■ PROBLEM TO WORK ON
Print the lines in the records from the line with "Familie Schranz Andersson" up to and including the line with "ดูมือถือทั้งหมด", word for word. Leave the pictures out.

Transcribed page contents
★ ★ ★ ★ ★

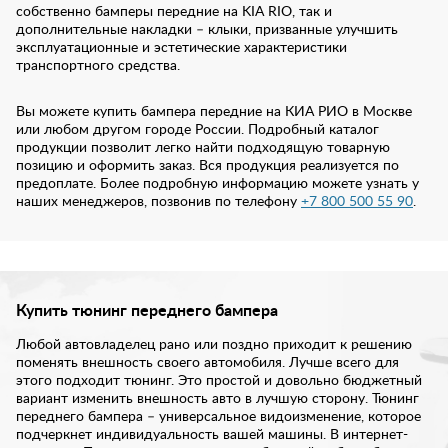
собственно бамперы передние на KIA RIO, так и
дополнительные накладки – клыки, призванные улучшить
эксплуатационные и эстетические характеристики
транспортного средства.
Вы можете купить бампера передние на КИА РИО в Москве
или любом другом городе России. Подробный каталог
продукции позволит легко найти подходящую товарную
позицию и оформить заказ. Вся продукция реализуется по
предоплате. Более подробную информацию можете узнать у
наших менеджеров, позвонив по телефону
+7 800 500 55 90
.
Купить тюнинг переднего бампера
Любой автовладелец рано или поздно приходит к решению
поменять внешность своего автомобиля. Лучше всего для
этого подходит тюнинг. Это простой и довольно бюджетный
вариант изменить внешность авто в лучшую сторону. Тюнинг
переднего бампера – универсальное видоизменение, которое
подчеркнет индивидуальность вашей машины. В интернет-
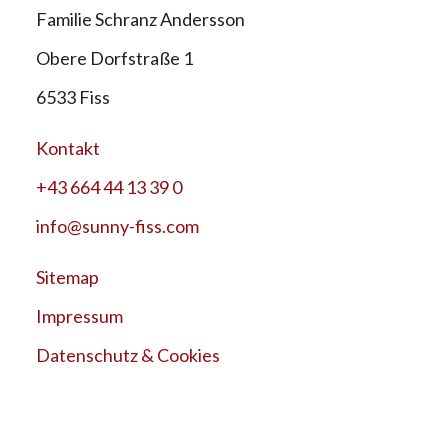
Familie Schranz Andersson
Obere Dorfstraße 1
6533 Fiss
Kontakt
+43 664 44 13 39 0
info@sunny-fiss.com
Sitemap
Impressum
Datenschutz & Cookies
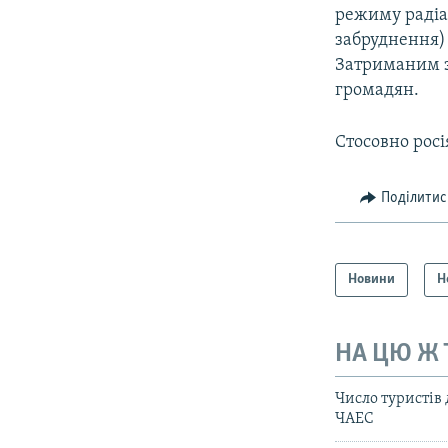
режиму радіа
забруднення)
Затриманим з
громадян.
Стосовно росі
Поділитис
Новини
Н
НА ЦЮ Ж
Число туристів
ЧАЕС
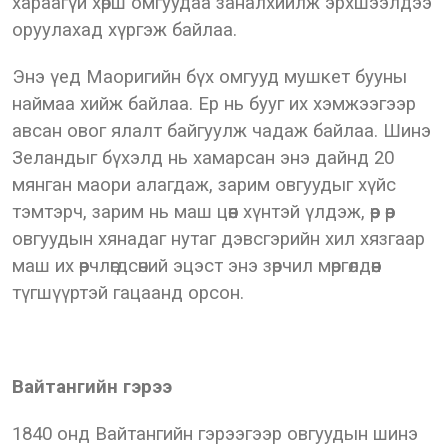
хараагүй хөрш омгуудаа заналхийлж эрхшээлдээ
оруулахад хүргэж байлаа.
Энэ үед Маоригийн бүх омгууд мушкет бууны
наймаа хийж байлаа. Ер нь бууг их хэмжээгээр
авсан овог ялалт байгуулж чадаж байлаа. Шинэ
Зеландыг бүхэлд нь хамарсан энэ дайнд 20
мянган маори алагдаж, зарим овгуудыг хүйс
тэмтэрч, зарим нь маш цөөн хүнтэй үлдэж, өөр өөр
овгуудын хянадаг нутаг дэвсгэрийн хил хязгаар
маш их өөрчлөгдсөний эцэст энэ зөрчил мөргөлдөөн
түгшүүртэй гацаанд орсон.
Вайтангийн гэрээ
1840 онд Вайтангийн гэрээгээр овгуудын шинэ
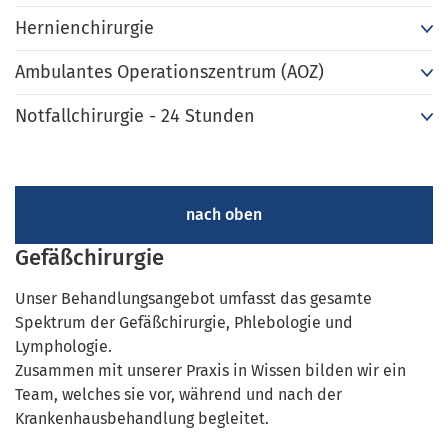
Hernienchirurgie
Ambulantes Operationszentrum (AOZ)
Notfallchirurgie - 24 Stunden
nach oben
Gefäßchirurgie
Unser Behandlungsangebot umfasst das gesamte
Spektrum der Gefäßchirurgie, Phlebologie und
Lymphologie.
Zusammen mit unserer Praxis in Wissen bilden wir ein
Team, welches sie vor, während und nach der
Krankenhausbehandlung begleitet.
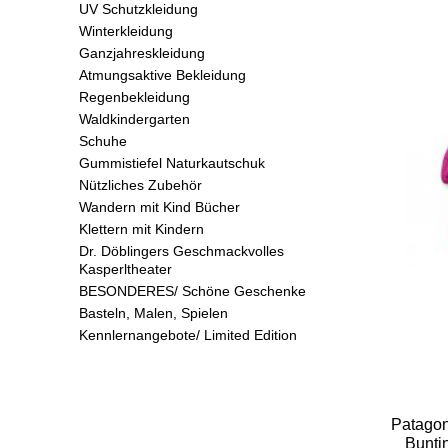
UV Schutzkleidung
Winterkleidung
Ganzjahreskleidung
Atmungsaktive Bekleidung
Regenbekleidung
Waldkindergarten
Schuhe
Gummistiefel Naturkautschuk
Nützliches Zubehör
Wandern mit Kind Bücher
Klettern mit Kindern
Dr. Döblingers Geschmackvolles
Kasperltheater
BESONDERES/ Schöne Geschenke
Basteln, Malen, Spielen
Kennlernangebote/ Limited Edition
Patago
Bunti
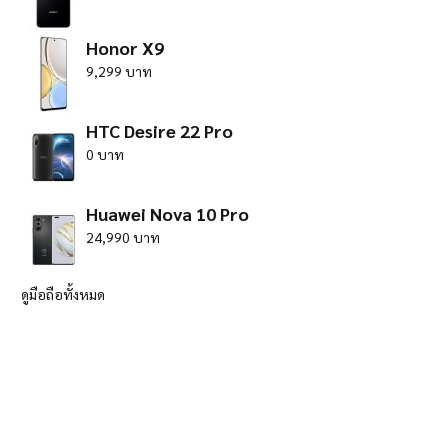
Honor X9
9,299 บาท
HTC Desire 22 Pro
0 บาท
Huawei Nova 10 Pro
24,990 บาท
ดูมือถือทั้งหมด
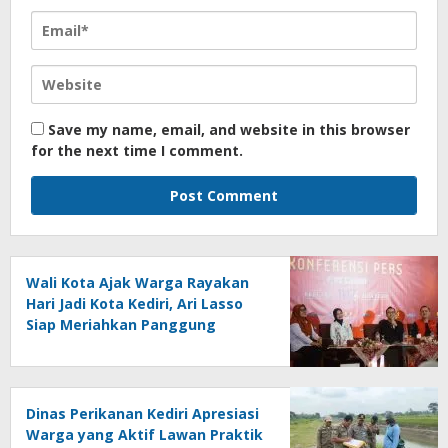
Save my name, email, and website in this browser
for the next time I comment.
Wali Kota Ajak Warga Rayakan
Hari Jadi Kota Kediri, Ari Lasso
Siap Meriahkan Panggung
Konser
Dinas Perikanan Kediri Apresiasi
Warga yang Aktif Lawan Praktik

★ ★ ★ ★ ★

■ RESPONSE AREA
Familie Schranz Andersson
Obere Dorfstraße 1
6533 Fiss
Kontakt
+43 664 44 13 39 0
info@sunny-fiss.com
Sitemap
Impressum
Datenschutz & Cookies
режиму радіа
забруднення)
Затриманим з
громадян.
Стосовно росі
Поділитис
Новини
Н
НА ЦЮ Ж
Число туристів
ЧАЕС
хараагүй хөрш омгуудаа заналхийлж эрхшээлдээ
оруулахад хүргэж байлаа.
Энэ үед Маоригийн бүх омгууд мушкет бууны
наймаа хийж байлаа. Ер нь бууг их хэмжээгээр
авсан овог ялалт байгуулж чадаж байлаа. Шинэ
Зеландыг бүхэлд нь хамарсан энэ дайнд 20
мянган маори алагдаж, зарим овгуудыг хүйс
тэмтэрч, зарим нь маш цөөн хүнтэй үлдэж, өөр өөр
овгуудын хянадаг нутаг дэвсгэрийн хил хязгаар
маш их өөрчлөгдсөний эцэст энэ зөрчил мөргөлдөөн
түгшүүртэй гацаанд орсон.
Вайтангийн гэрээ
1840 онд Вайтангийн гэрээгээр овгуудын шинэ
Hernienchirurgie
Ambulantes Operationszentrum (AOZ)
Notfallchirurgie - 24 Stunden
nach oben
Gefäßchirurgie
Unser Behandlungsangebot umfasst das gesamte
Spektrum der Gefäßchirurgie, Phlebologie und
Lymphologie.
Zusammen mit unserer Praxis in Wissen bilden wir ein
Team, welches sie vor, während und nach der
Krankenhausbehandlung begleitet.
UV Schutzkleidung
Winterkleidung
Ganzjahreskleidung
Atmungsaktive Bekleidung
Regenbekleidung
Waldkindergarten
Schuhe
Gummistiefel Naturkautschuk
Nützliches Zubehör
Wandern mit Kind Bücher
Klettern mit Kindern
Dr. Döblingers Geschmackvolles
Kasperltheater
BESONDERES/ Schöne Geschenke
Basteln, Malen, Spielen
Kennlernangebote/ Limited Edition
Patago
Bunti
Honor X9
9,299 บาท
HTC Desire 22 Pro
0 บาท
Huawei Nova 10 Pro
24,990 บาท
ดูมือถือทั้งหมด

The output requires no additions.